10.4 Refunds under this Clause 10 will be issued to you no later than 14 Calendar Days after the date on which you inform Us that you wish to cancel.
10.5 Refunds under this Clause 10 will be made using the same payment method you used when ordering the Services [unless you specifically request that We make a refund using a different method].
12.1 All personal information that We may collect (including, but not limited to, your name, address and telephone number) will be collected, used and held in accordance with the provisions of the Data Protection Act 1998 and your rights under that Act.
12.2 We may use your personal information to:
12.2.1 Provide Our services to you;
12.2.2 Process your Order (including payment) for the Services; and
12.2.3 Inform you of new products and/or services available from Us (if you opt or have previously opted to receive it). You may request that We stop sending you this information at any time.
12.3 In certain circumstances (if, for example, you wish to purchase Services on credit), and with your consent, We may pass your personal information on to credit reference agencies. These agencies are also bound by the Data Protection Act 1998 and should use and hold your personal information accordingly.
12.4 We will not pass on your personal information to any third parties [without first obtaining your express permission].
13.1 We may transfer (assign) Our obligations and rights under these Terms and Conditions (and under the Contract, as applicable) to a third party (this may happen, for example, if We sell Our business). If this occurs, you will be informed by Us in writing. Your rights under these Terms and Conditions will not be affected and Our obligations under these Terms and Conditions will be transferred to the third party who will remain bound by them.
13.2 You may not transfer (assign) your obligations and rights under these Terms and Conditions (and under the Contract, as applicable) without Our express written permission.

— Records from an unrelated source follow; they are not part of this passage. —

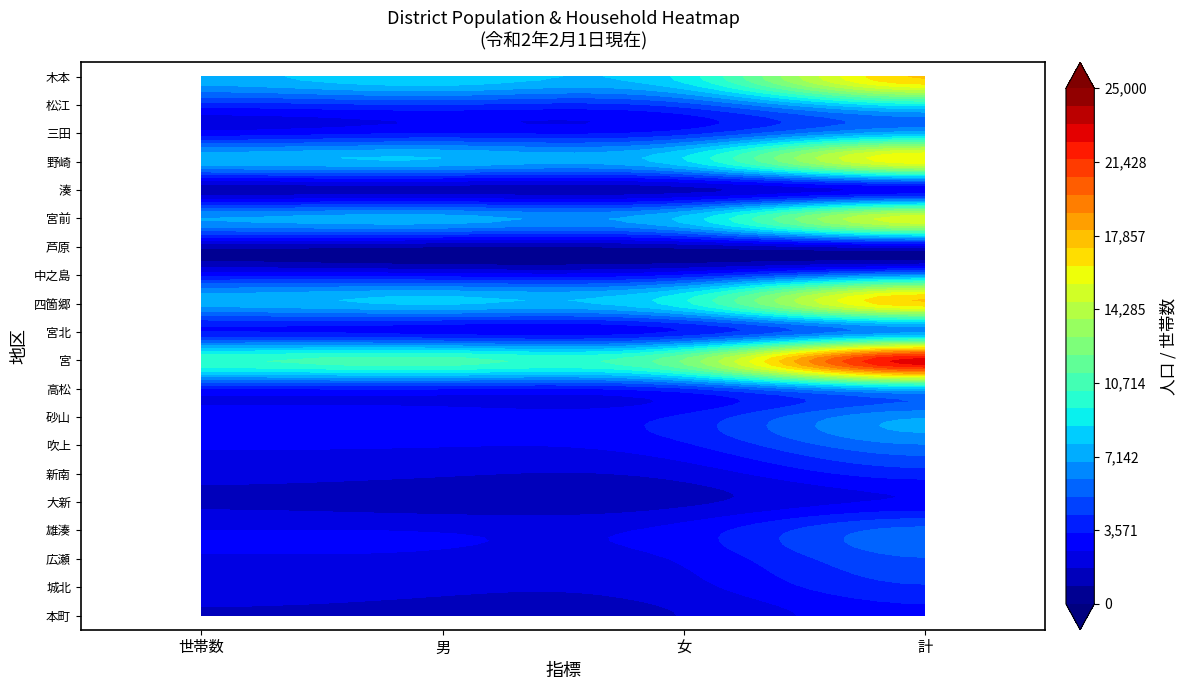

Rank the series by their maximum value, from lowest to highest.

芦原, 大新, 湊, 本町, 新南, 城北, 広瀬, 雄湊, 吹上, 中之島, 宮北, 砂山, 三田, 高松, 松江, 宮前, 野崎, 四箇郷, 木本, 宮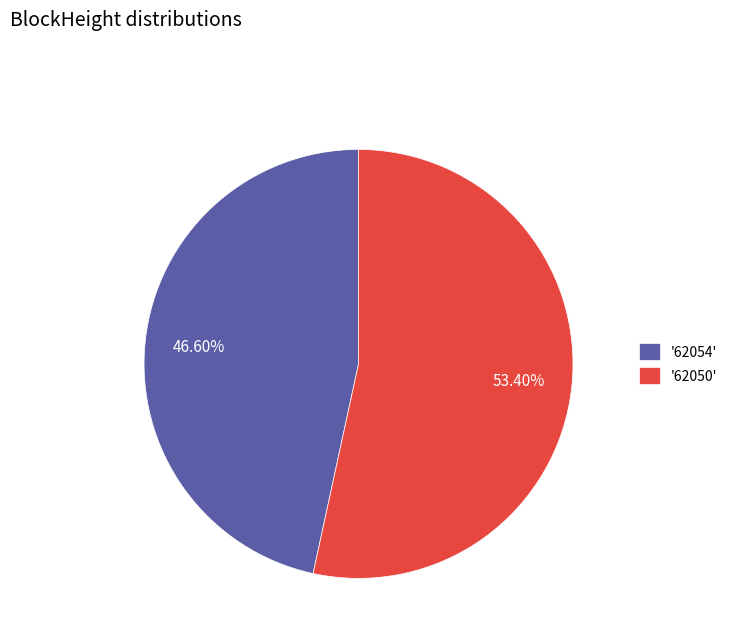

Combined, do '62050' and '62054' account for over 50%?

Yes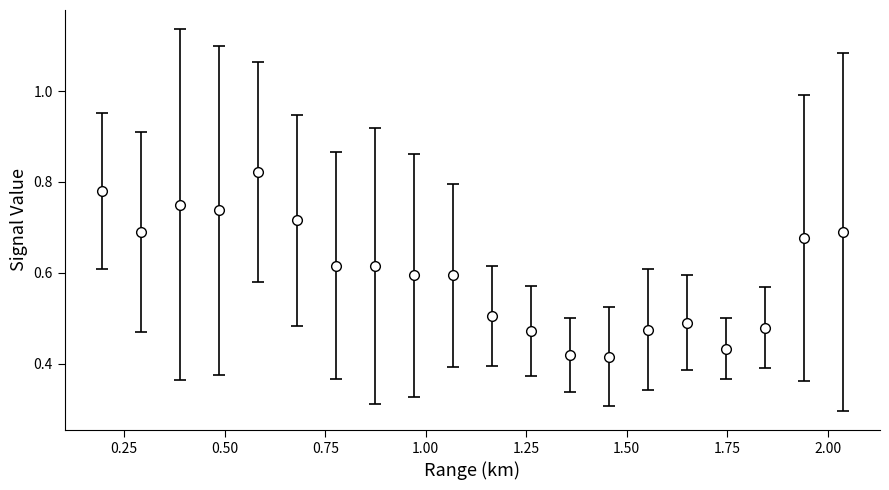

True or false: the data has more than 2 interior local peaks.

True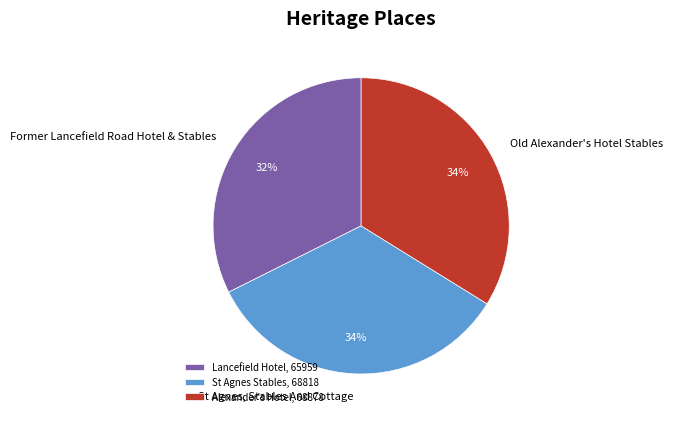

What is the ratio of the value at Alexander's Hotel, 68878 to the value at St Agnes Stables, 68818?

1.0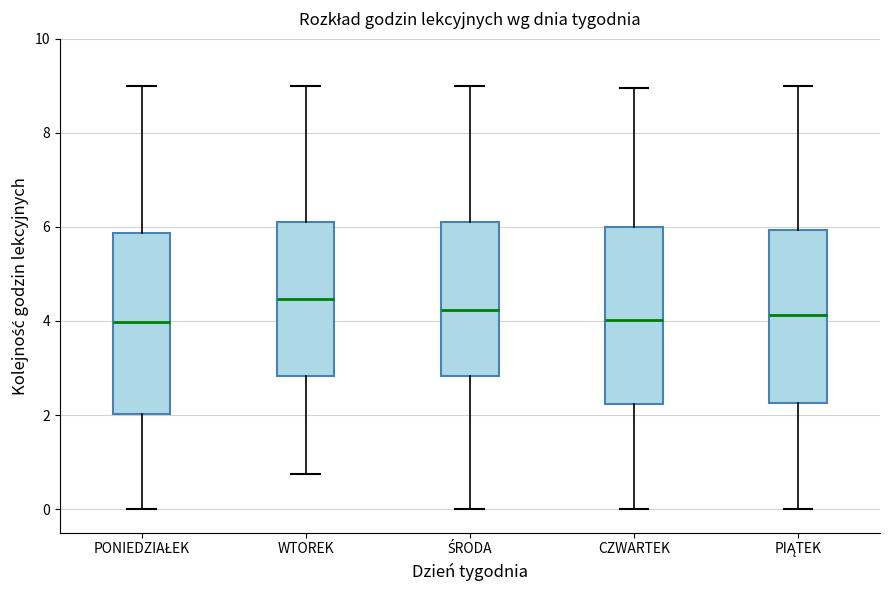

Which box has the highest median line?

WTOREK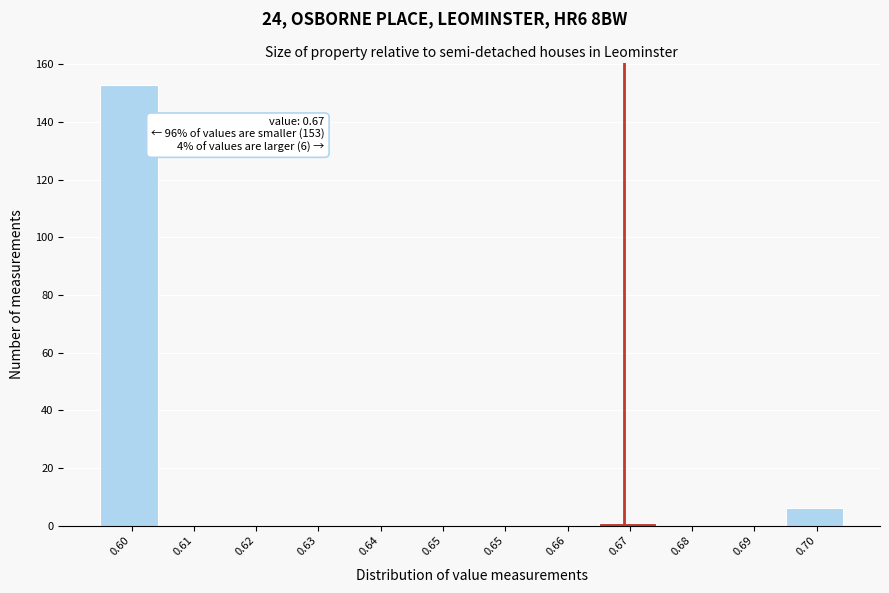

How many series are shown in this chart?

1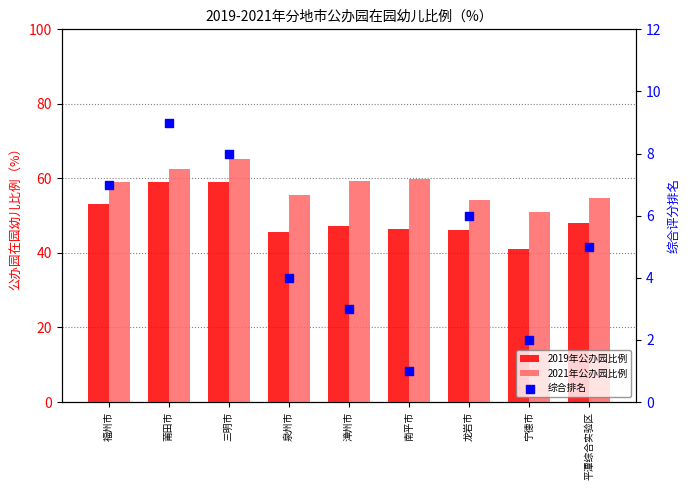

At which category is the sum across all series the highest?

三明市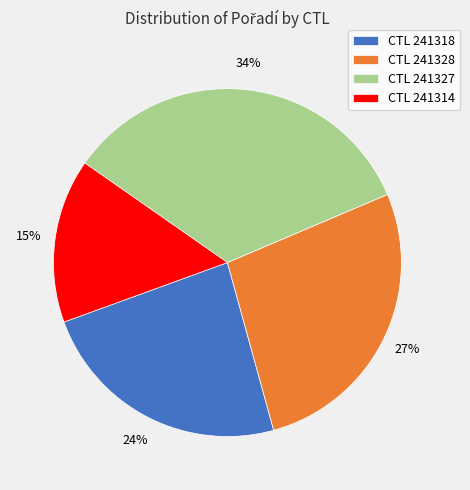

Do CTL 241318 and CTL 241328 together represent more than half of the pie?

Yes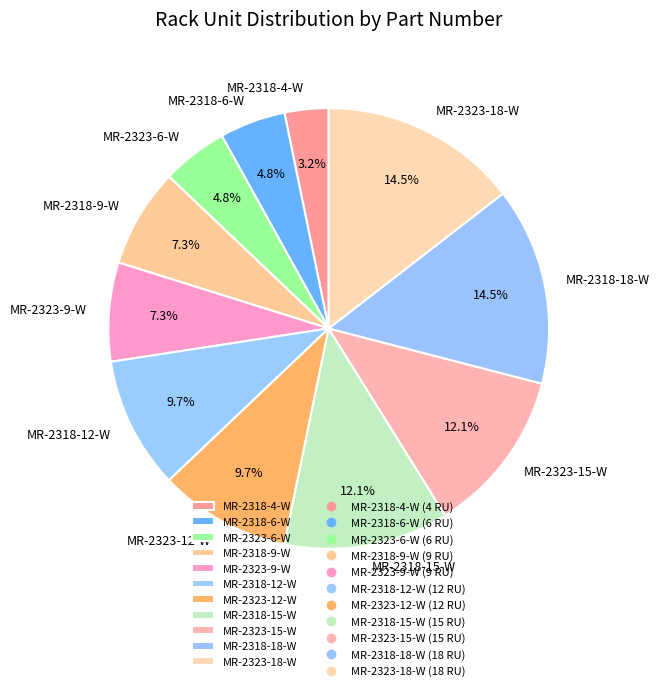

What is the ratio of the value at MR-2318-15-W to the value at MR-2318-6-W?

2.5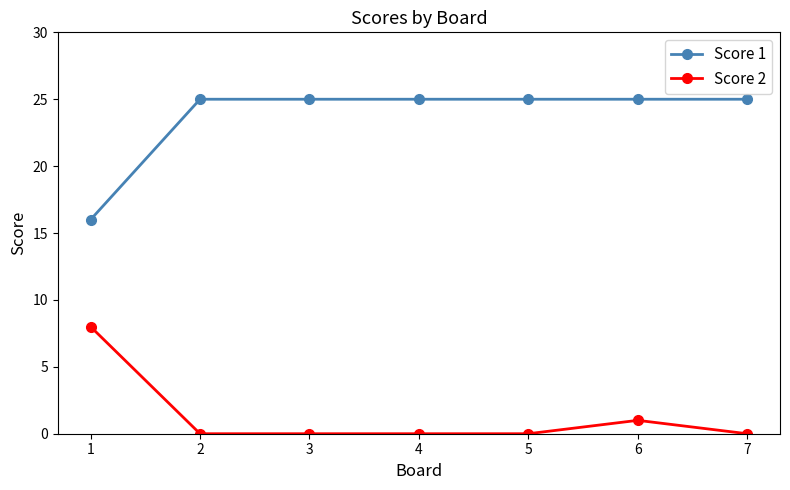

True or false: Score 2 and Score 1 cross at least once.

False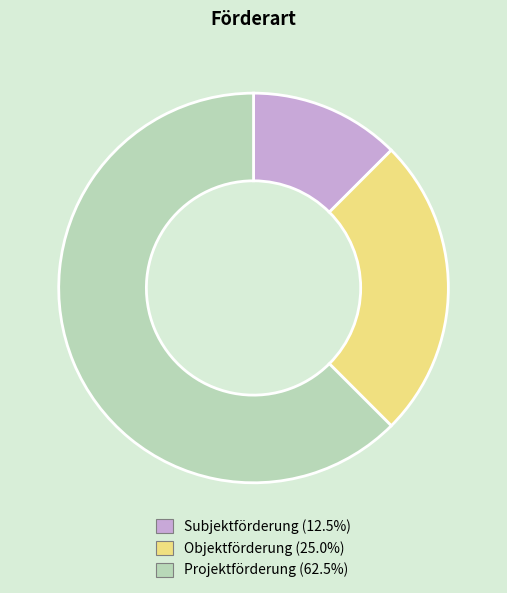

True or false: Projektförderung accounts for 62% of the total.

True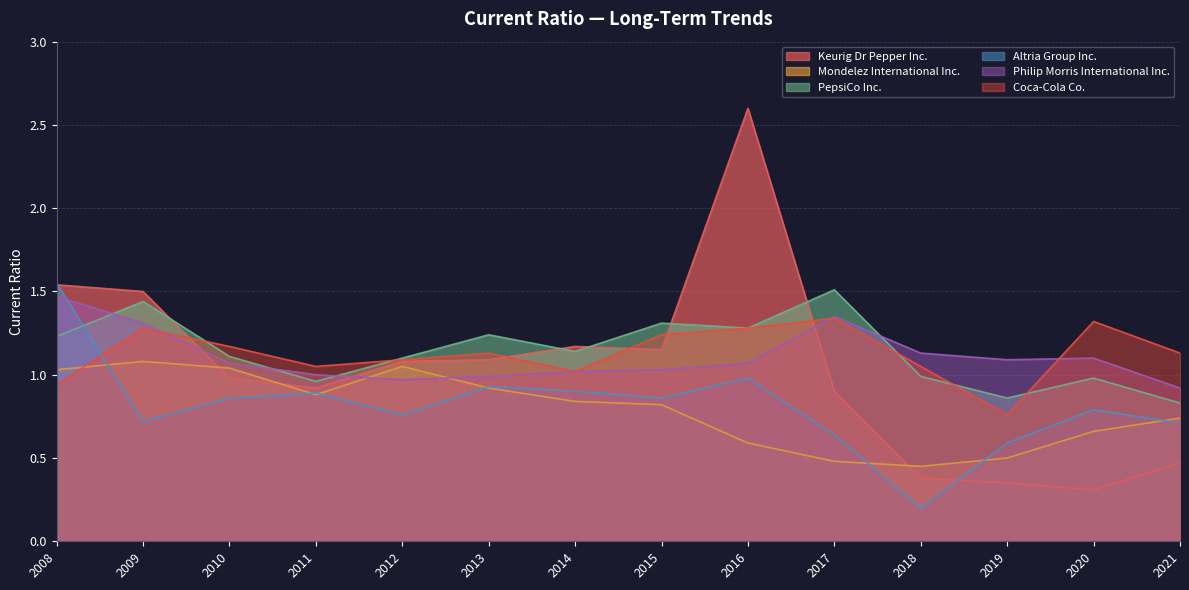

Rank the series at 2020 from lowest to highest value.

Keurig Dr Pepper Inc., Mondelez International Inc., Altria Group Inc., PepsiCo Inc., Philip Morris International Inc., Coca-Cola Co.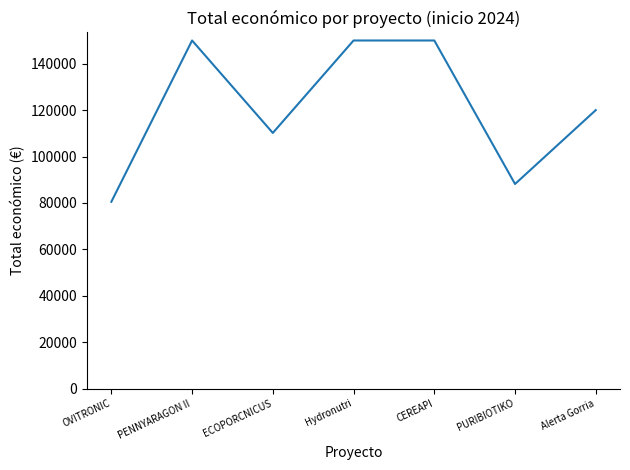

Is it true that the value at OVITRONIC is 80498?

True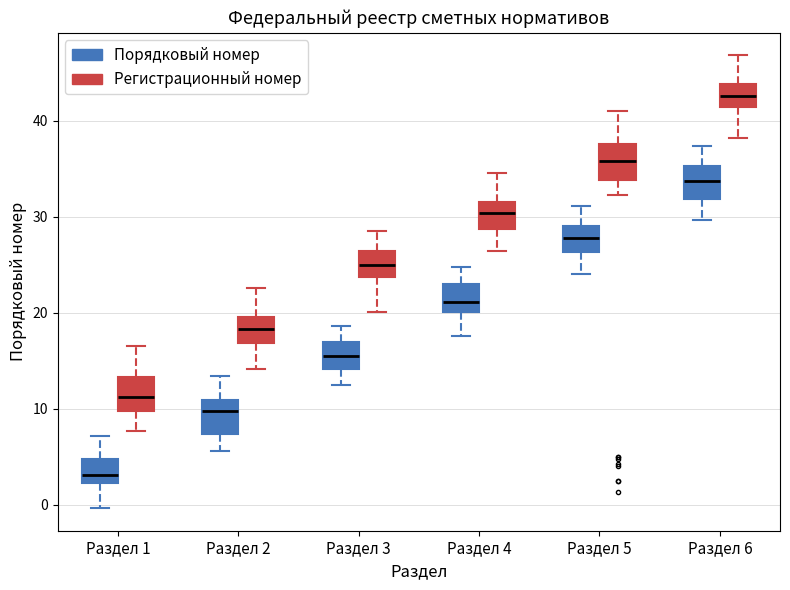

Reading left to right, transcribe this box plot: for each box, give where its median line is, the range the box spans, and where its two whiskers end, as read against the y-axis. The values are not printed on the chart, so give them approximately, as read against the axis.

Раздел 1 (Порядковый номер): median 3, box 2 to 5, whiskers 0 to 7
Раздел 1 (Регистрационный номер): median 11, box 10 to 13, whiskers 8 to 17
Раздел 2 (Порядковый номер): median 10, box 7 to 11, whiskers 6 to 13
Раздел 2 (Регистрационный номер): median 18, box 17 to 20, whiskers 14 to 23
Раздел 3 (Порядковый номер): median 16, box 14 to 17, whiskers 13 to 19
Раздел 3 (Регистрационный номер): median 25, box 24 to 26, whiskers 20 to 29
Раздел 4 (Порядковый номер): median 21, box 20 to 23, whiskers 18 to 25
Раздел 4 (Регистрационный номер): median 30, box 29 to 31, whiskers 26 to 35
Раздел 5 (Порядковый номер): median 28, box 26 to 29, whiskers 24 to 31
Раздел 5 (Регистрационный номер): median 36, box 34 to 38, whiskers 32 to 41
Раздел 6 (Порядковый номер): median 34, box 32 to 35, whiskers 30 to 37
Раздел 6 (Регистрационный номер): median 43, box 41 to 44, whiskers 38 to 47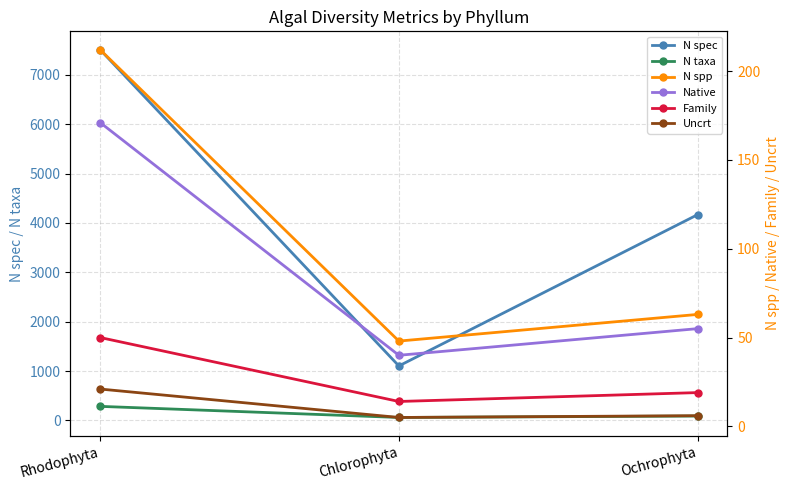

What value does the Uncrt series have at Ochrophyta?

6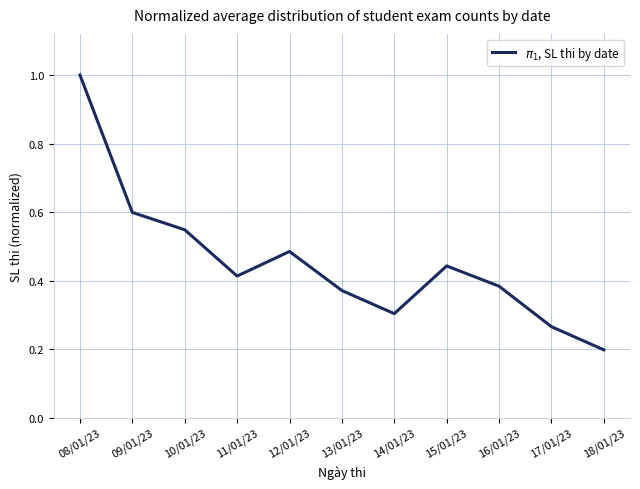

What is the minimum value shown in the chart?

0.2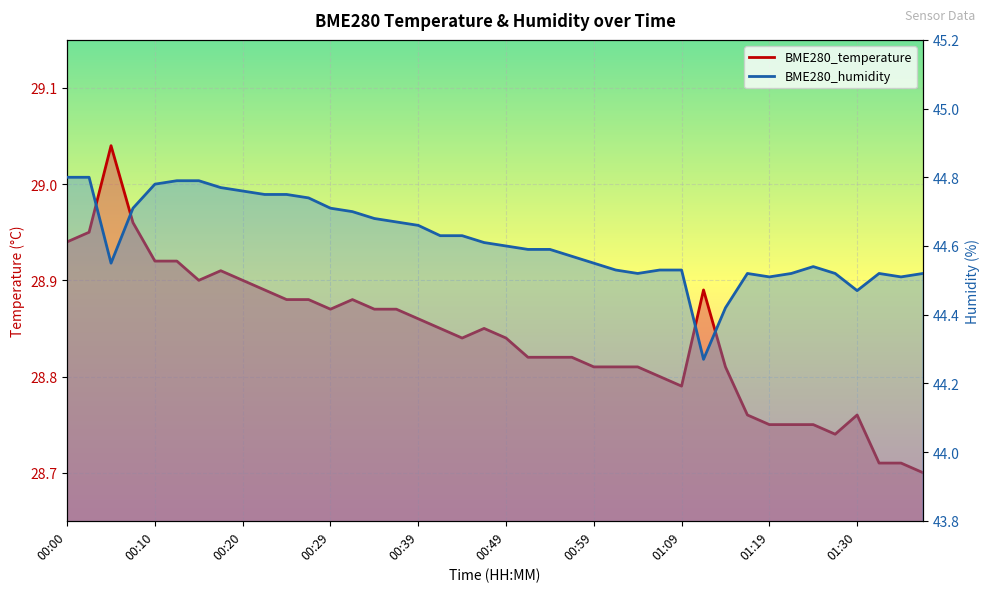

True or false: BME280_temperature has more than 1 interior local peaks.

True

13.3 The Contract is between you and Us. It is not intended to benefit any other person or third party in any way and no such person or party will be entitled to enforce any provision of these Terms and Conditions.
13.4 If any of the provisions of these Terms and Conditions are found to be unlawful, invalid or otherwise unenforceable by any court or other authority, that / those provision(s) shall be deemed severed from the remainder of these Terms and Conditions. The remainder of these Terms and Conditions shall be valid and enforceable.
13.5 No failure or delay by Us in exercising any of Our rights under these Terms and Conditions means that We have waived that right, and no waiver by Us of a breach of any provision of these Terms and Conditions means that We will waive any subsequent breach of the same or any other provision.
14.1 These Terms and Conditions (and the Contract) (including any non-contractual matters and obligations arising therefrom or associated therewith) shall be governed by, and construed in accordance with, the laws of England and Wales.
14.2 Any dispute, controversy, proceedings or claim between Us and you relating to these Terms and Conditions (or the Contract) (including any non-contractual matters and obligations arising therefrom or associated therewith) shall fall within the non-exclusive jurisdiction of the courts of England and Wales.